Saved data entries
·····
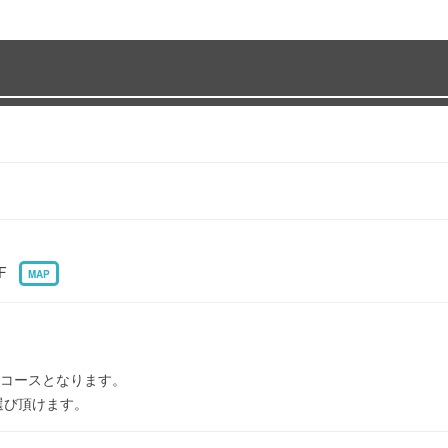
1F
MAP
コースとなります。
選び頂けます。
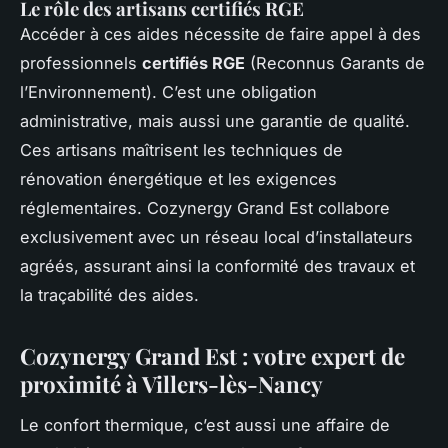
Le rôle des artisans certifiés RGE
Accéder à ces aides nécessite de faire appel à des
professionnels
certifiés RGE
(Reconnus Garants de
l’Environnement). C’est une obligation
administrative, mais aussi une garantie de qualité.
Ces artisans maîtrisent les techniques de
rénovation énergétique et les exigences
réglementaires. Cozynergy Grand Est collabore
exclusivement avec un réseau local d’installateurs
agréés, assurant ainsi la conformité des travaux et
la traçabilité des aides.
Cozynergy Grand Est : votre expert de
proximité à Villers-lès-Nancy
Le confort thermique, c’est aussi une affaire de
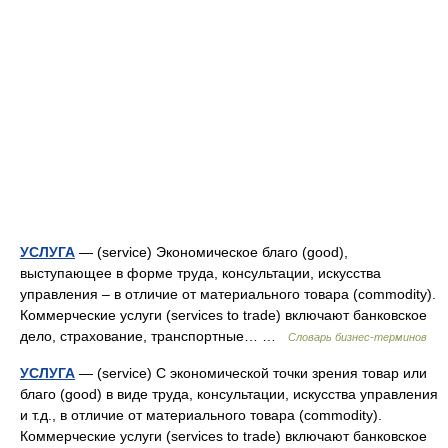
УСЛУГА
— (service) Экономическое благо (good),
выступающее в форме труда, консультации, искусства
управления – в отличие от материального товара (commodity).
Коммерческие услуги (services to trade) включают банковское
дело, страхование, транспортные… …
Словарь бизнес-терминов
УСЛУГА
— (service) С экономической точки зрения товар или
благо (good) в виде труда, консультации, искусства управления
и т.д., в отличие от материального товара (commodity).
Коммерческие услуги (services to trade) включают банковское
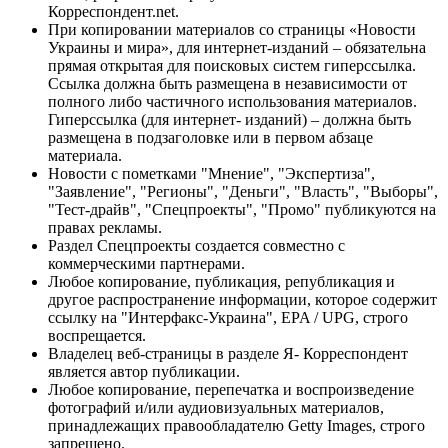
Корреспондент.net.
При копировании материалов со страницы «Новости
Украины и мира», для интернет-изданий – обязательна
прямая открытая для поисковых систем гиперссылка.
Ссылка должна быть размещена в независимости от
полного либо частичного использования материалов.
Гиперссылка (для интернет- изданий) – должна быть
размещена в подзаголовке или в первом абзаце
материала.
Новости с пометками "Мнение", "Экспертиза",
"Заявление", "Регионы", "Деньги", "Власть", "Выборы",
"Тест-драйв", "Спецпроекты", "Промо" публикуются на
правах рекламы.
Раздел Спецпроекты создается совместно с
коммерческими партнерами.
Любое копирование, публикация, републикация и
другое распространение информации, которое содержит
ссылку на "Интерфакс-Украина", EPA / UPG, строго
воспрещается.
Владелец веб-страницы в разделе Я- Корреспондент
является автор публикации.
Любое копирование, перепечатка и воспроизведение
фотографий и/или аудиовизуальных материалов,
принадлежащих правообладателю Getty Images, строго
запрещено.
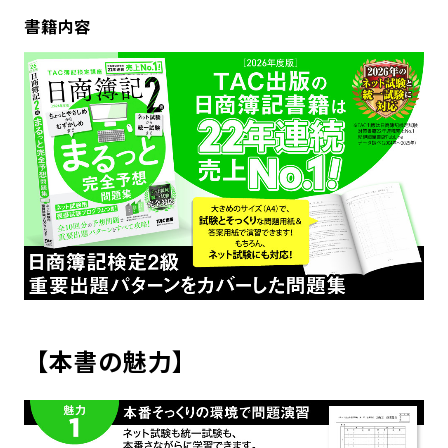
書籍内容
【本書の魅力】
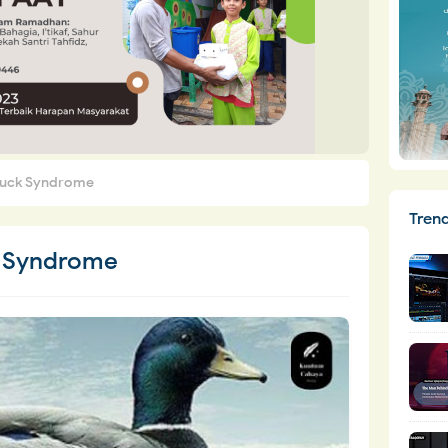
Duck Syndrome
Tren
k Syndrome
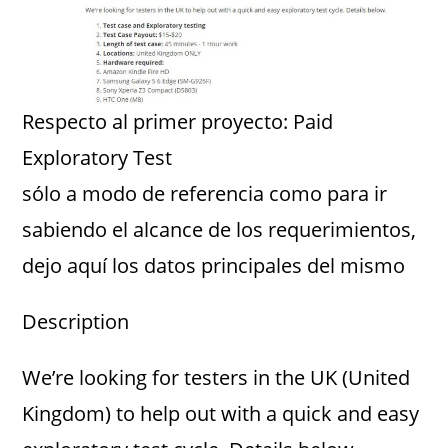
Respecto al primer proyecto: Paid
Exploratory Test
sólo a modo de referencia como para ir
sabiendo el alcance de los requerimientos,
dejo aquí los datos principales del mismo
Description
We’re looking for testers in the UK (United
Kingdom) to help out with a quick and easy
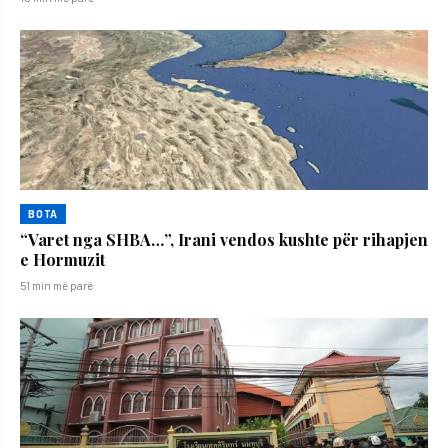
BOTA
“Varet nga SHBA…”, Irani vendos kushte për rihapjen
e Hormuzit
51 min më parë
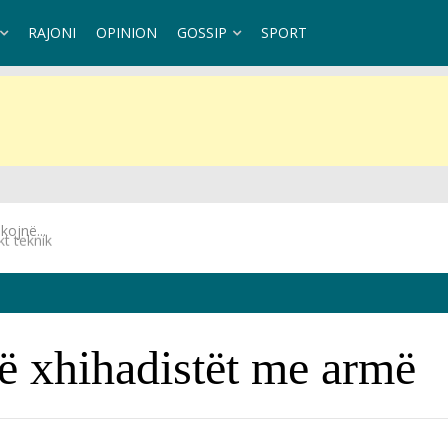
RAJONI
OPINION
GOSSIP
SPORT
t teknik
në xhihadistët me armë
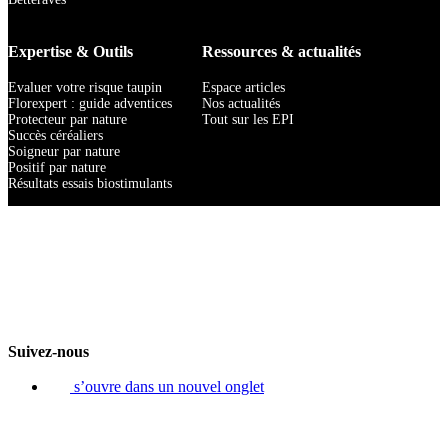
Expertise & Outils
Ressources & actualités
Evaluer votre risque taupin
Espace articles
Florexpert : guide adventices
Nos actualités
Protecteur par nature
Tout sur les EPI
Succès céréaliers
Soigneur par nature
Positif par nature
Résultats essais biostimulants
Suivez-nous
s’ouvre dans un nouvel onglet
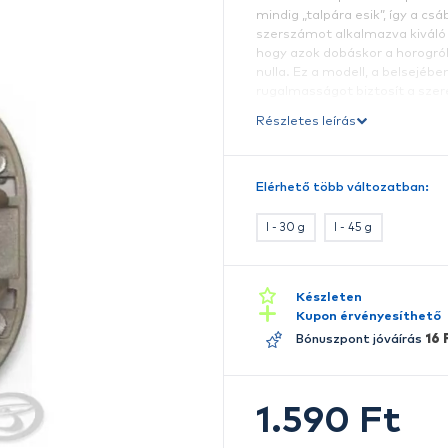
k
O
a
le
mi
sz
h
n
r
Ré
E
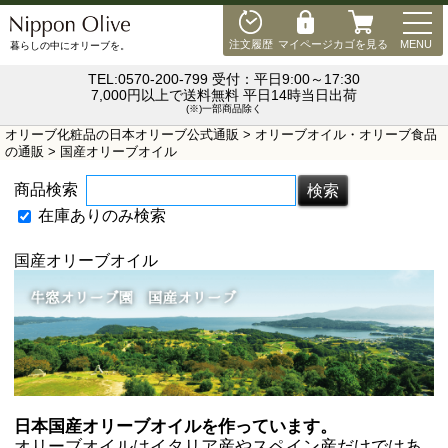
MEN
注文履歴
マイページ
カゴを見る
MENU
暮らしの中にオリーブを。
TEL:0570-200-799 受付：平日9:00～17:30
7,000円以上で送料無料 平日14時当日出荷
(※)一部商品除く
オリーブ化粧品の日本オリーブ公式通販
>
オリーブオイル・オリーブ食品
の通販
> 国産オリーブオイル
商品検索
在庫ありのみ検索
国産オリーブオイル
日本国産オリーブオイルを作っています。
オリーブオイルはイタリア産やスペイン産だけではあ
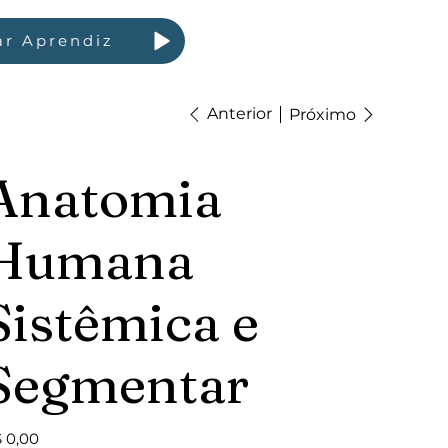
ar Aprendiz
Anterior
Próximo
Anatomia
Humana
Sistêmica e
Segmentar
ço
 0,00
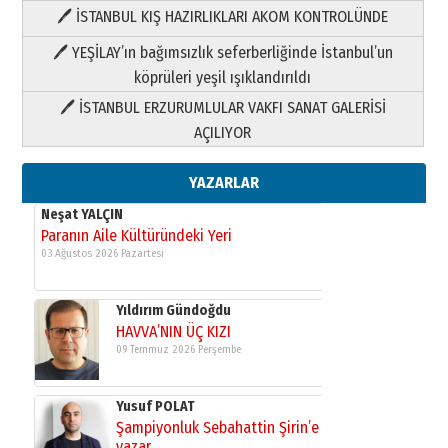
🖊 İSTANBUL KIŞ HAZIRLIKLARI AKOM KONTROLÜNDE
Yıldırım Gündoğdu
HAVVA’NIN ÜÇ KIZI
🖊 YEŞİLAY’ın bağımsızlık seferberliğinde İstanbul’un
09 Temmuz 2026 Perşembe
köprüleri yeşil ışıklandırıldı
🖊 İSTANBUL ERZURUMLULAR VAKFI SANAT GALERİSİ
Yusuf POLAT
AÇILIYOR
Şampiyonluk Sebahattin Şirin’e
yazar
11 Mayıs 2026 Pazartesi
YAZARLAR
Neşat YALÇIN
Paranın Aile Kültüründeki Yeri
03 Ağustos 2026 Pazartesi
Yıldırım Gündoğdu
HAVVA’NIN ÜÇ KIZI
09 Temmuz 2026 Perşembe
Yusuf POLAT
Şampiyonluk Sebahattin Şirin’e
yazar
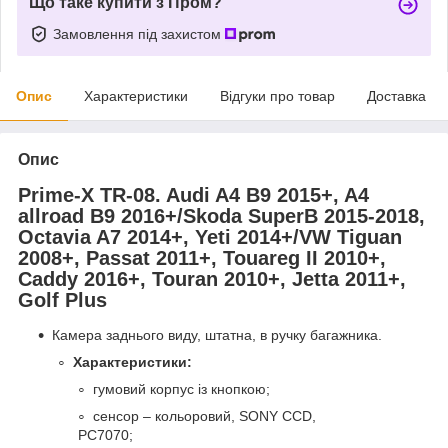
Що таке купити з Пром?
Замовлення під захистом
Опис
Характеристики
Відгуки про товар
Доставка
Опис
Prime-X TR-08. Audi A4 B9 2015+, A4
allroad B9 2016+/Skoda SuperB 2015-2018,
Octavia A7 2014+, Yeti 2014+/VW Tiguan
2008+, Passat 2011+, Touareg II 2010+,
Caddy 2016+, Touran 2010+, Jetta 2011+,
Golf Plus
Камера заднього виду, штатна, в ручку багажника.
Характеристики:
гумовий корпус із кнопкою;
сенсор – кольоровий, SONY CCD,
PC7070;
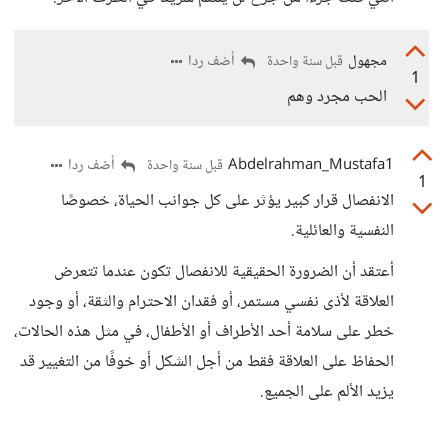
مجهول
أضف ردا
قبل سنة واحدة
1
الحب مجرد وهم
Abdelrahman_Mustafa1
أضف ردا
قبل سنة واحدة
1
الانفصال قرار كبير يؤثر على كل جوانب الحياة، خصوصًا
النفسية والعائلية.
أعتقد أن الضرورة الحقيقية للانفصال تكون عندما تتعرض
العلاقة لأذى نفسي مستمر، أو فقدان الاحترام والثقة، أو وجود
خطر على سلامة أحد الأطراف أو الأطفال، في مثل هذه الحالات،
الحفاظ على العلاقة فقط من أجل الشكل أو خوفًا من التغيير قد
يزيد الألم على الجميع.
·····
WHAT IS EXPECTED —
What lines in the data hold the word "благо"? Return them.

RESPONSE FOR THIS EXERCISE —
— (service) Экономическое благо (good),
благо (good) в виде труда, консультации, искусства управления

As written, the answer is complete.